Find more information regarding validation in the Key Concepts section.
- Click on the Invalid Metadata text at the top right of your table to see an explanation of which attributes are not valid and why.
Correct Invalid Data¶
- Add or correct any invalid data by typing the details. Suggested values and labels will be based on the selected ontologies for specific features.
- Once the data is corrected, the new and validated values will be shown in green.
Bulk replace Values¶
- Replace all values in a column by clicking on Bulk replace and typing the new values. Preferred values are suggested based on the template ontologies.
- Add missing values in bulk by clicking on the empty field and typing the new value. Suggested values will appear based on the dictionaries selected for the template, e.g., for the Age unit, suggested values will be shown. Click on replace to apply the changes.
- If you are correcting invalid values rather than adding missing data, you can also use this function to correct data in groups. The process is visualised on the screenshot below.
Correct values in bulk
Correct values in bulk by selecting the new name (suggested values from the dictionary will display). Select and apply changes to replace values in the selected cells, e.g., change “cell type: brain ventricle” to “brain ventricle”. The change will apply to all 5 cells where the values are found.
Copy or Reassign Values¶
- Copy or reassign values from another column by clicking on the selected column and clicking Copy values to...

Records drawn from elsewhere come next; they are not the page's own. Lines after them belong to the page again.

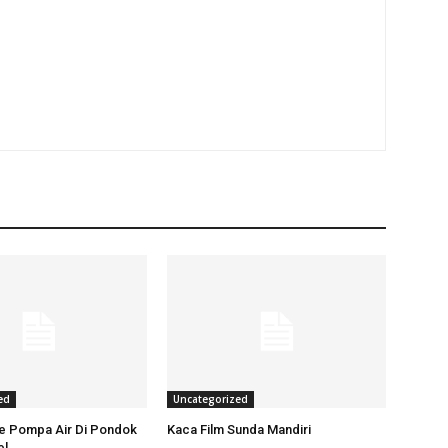
ed
Uncategorized
ce Pompa Air Di Pondok
Kaca Film Sunda Mandiri
el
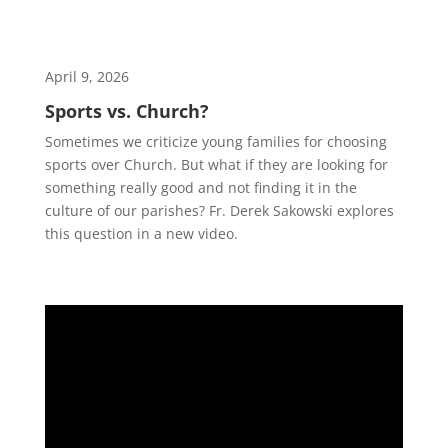
April 9, 2026
Sports vs. Church?
Sometimes we criticize young families for choosing
sports over Church. But what if they are looking for
something really good and not finding it in the
culture of our parishes? Fr. Derek Sakowski explores
this question in a new video.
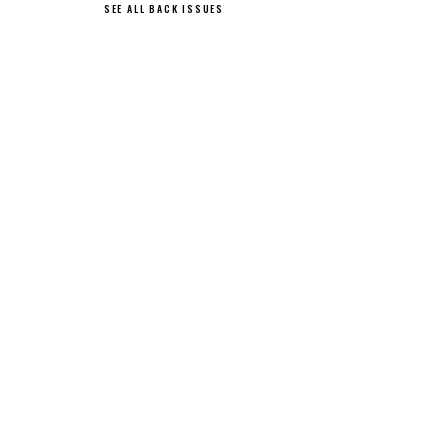
SEE ALL BACK ISSUES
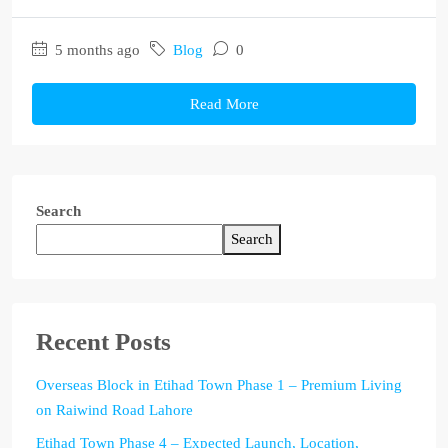
5 months ago
Blog
0
Read More
Search
Search
Recent Posts
Overseas Block in Etihad Town Phase 1 – Premium Living
on Raiwind Road Lahore
Etihad Town Phase 4 – Expected Launch, Location,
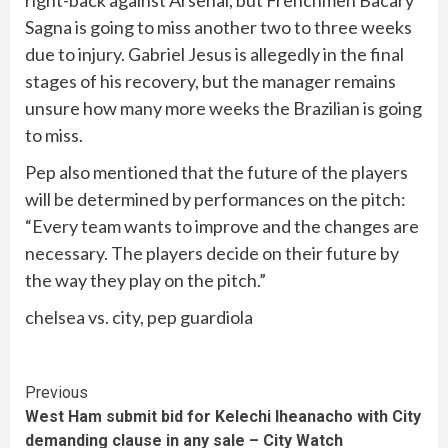
Sagna is going to miss another two to three weeks
due to injury. Gabriel Jesus is allegedly in the final
stages of his recovery, but the manager remains
unsure how many more weeks the Brazilian is going
to miss.
Pep also mentioned that the future of the players
will be determined by performances on the pitch:
“Every team wants to improve and the changes are
necessary. The players decide on their future by
the way they play on the pitch.”
chelsea vs. city, pep guardiola
Continue
Previous
West Ham submit bid for Kelechi Iheanacho with City
Reading
demanding clause in any sale – City Watch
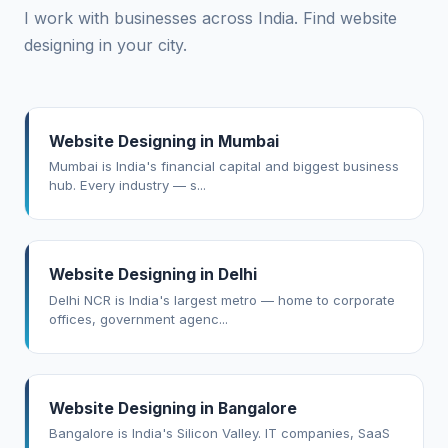
I work with businesses across India. Find website
designing in your city.
Website Designing in Mumbai
Mumbai is India's financial capital and biggest business
hub. Every industry — s...
Website Designing in Delhi
Delhi NCR is India's largest metro — home to corporate
offices, government agenc...
Website Designing in Bangalore
Bangalore is India's Silicon Valley. IT companies, SaaS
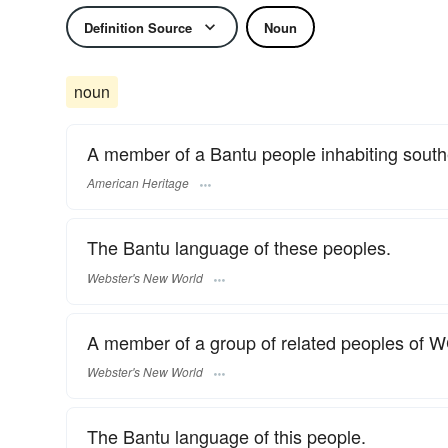
Definition Source
Noun
noun
A member of a Bantu people inhabiting south
American Heritage
The Bantu language of these peoples.
Webster's New World
A member of a group of related peoples of 
Webster's New World
The Bantu language of this people.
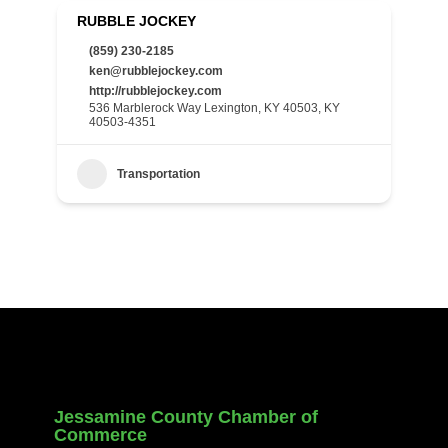
RUBBLE JOCKEY
(859) 230-2185
ken@rubblejockey.com
http://rubblejockey.com
536 Marblerock Way Lexington, KY 40503, KY
40503-4351
Transportation
Jessamine County Chamber of
Commerce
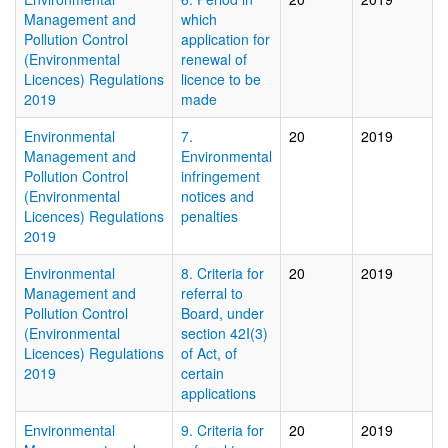
Management and
which
Pollution Control
application for
(Environmental
renewal of
Licences) Regulations
licence to be
2019
made
Environmental
7.
20
2019
Management and
Environmental
Pollution Control
infringement
(Environmental
notices and
Licences) Regulations
penalties
2019
Environmental
8. Criteria for
20
2019
Management and
referral to
Pollution Control
Board, under
(Environmental
section 42I(3)
Licences) Regulations
of Act, of
2019
certain
applications
Environmental
9. Criteria for
20
2019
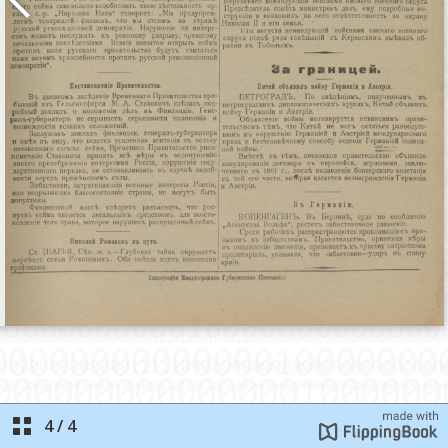
4
/
4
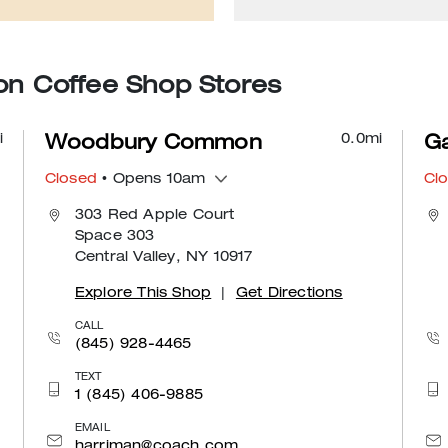
 Coffee Shop Stores
i
0.0
mi
Woodbury Common
Ga
Closed
• Opens 10am
Cl
303 Red Apple Court
Space 303
Central Valley, NY 10917
Explore This Shop
|
Get Directions
CALL
(845) 928-4465
TEXT
1 (845) 406-9885
EMAIL
harriman@coach.com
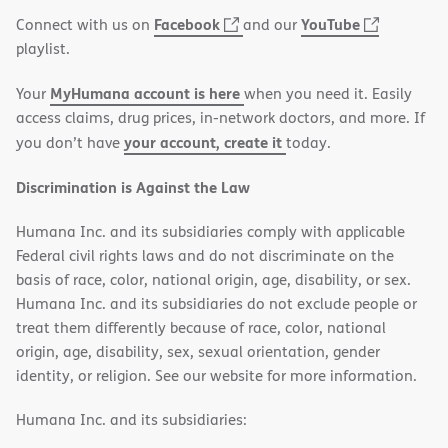
window)
(opens
(opens
Facebook
YouTube
Connect with us on
and our
in
in
playlist.
new
new
MyHumana account is here
Your
when you need it. Easily
window)
window)
access claims, drug prices, in-network doctors, and more. If
your account, create it
you don’t have
today.
Discrimination is Against the Law
Humana Inc. and its subsidiaries comply with applicable
Federal civil rights laws and do not discriminate on the
basis of race, color, national origin, age, disability, or sex.
Humana Inc. and its subsidiaries do not exclude people or
treat them differently because of race, color, national
origin, age, disability, sex, sexual orientation, gender
identity, or religion. See our website for more information.
Humana Inc. and its subsidiaries:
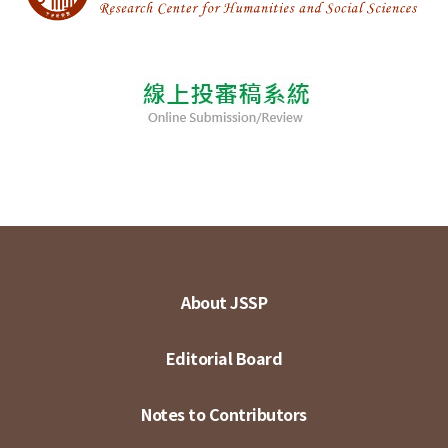
About JSSP
Editorial Board
Notes to Contributors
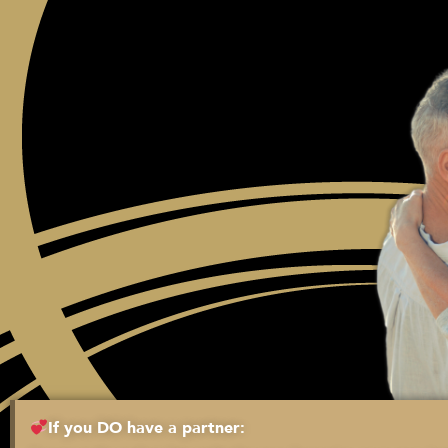
If you DO have a partner:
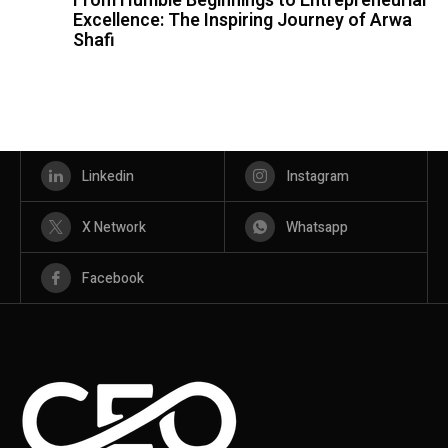
From Humble Beginnings to Entrepreneurial
Excellence: The Inspiring Journey of Arwa
Shafi
Linkedin
Instagram
X Network
Whatsapp
Facebook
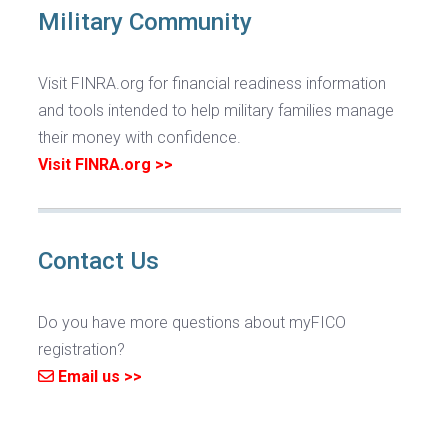
Military Community
Visit FINRA.org for financial readiness information
and tools intended to help military families manage
their money with confidence.
Visit FINRA.org >>
Contact Us
Do you have more questions about myFICO
registration?
Email us >>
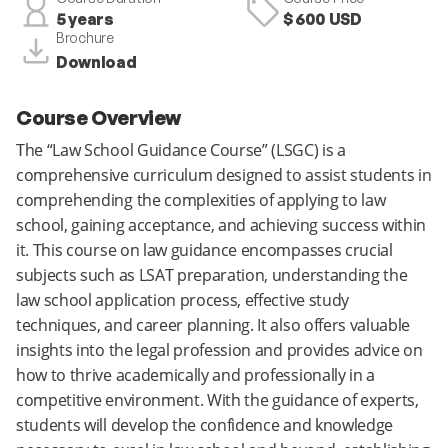
5 years
$ 600 USD
Brochure
Download
Course Overview
The “Law School Guidance Course” (LSGC) is a
comprehensive curriculum designed to assist students in
comprehending the complexities of applying to law
school, gaining acceptance, and achieving success within
it. This course on law guidance encompasses crucial
subjects such as LSAT preparation, understanding the
law school application process, effective study
techniques, and career planning. It also offers valuable
insights into the legal profession and provides advice on
how to thrive academically and professionally in a
competitive environment. With the guidance of experts,
students will develop the confidence and knowledge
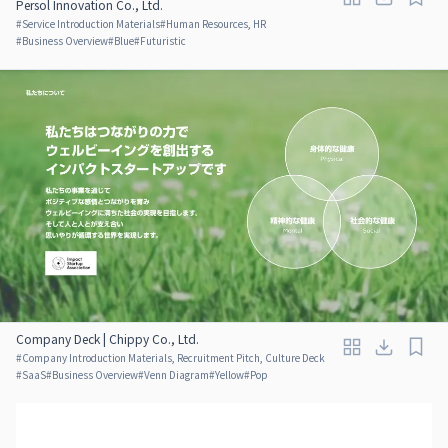
Persol Innovation Co., Ltd.
#
Service Introduction Materials
#
Human Resources, HR
#
Business Overview
#
Blue
#
Futuristic
Company Deck | Chippy Co., Ltd.
#
Company Introduction Materials, Recruitment Pitch, Culture Deck
#
SaaS
#
Business Overview
#
Venn Diagram
#
Yellow
#
Pop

- Select the column where you want to copy the existing values and click on Copy values. If the selected column contains data, you will receive a notification to confirm you want to replace the existing data.
Save Changes¶
Once you are done with the changes, click on Publish at the bottom left of the page to save the current changes. Customize the name of the changes you have made in the current version.
By following these steps, you can efficiently create, manage, and curate studies as a Data Contributor using the interface of the Open Data Manager.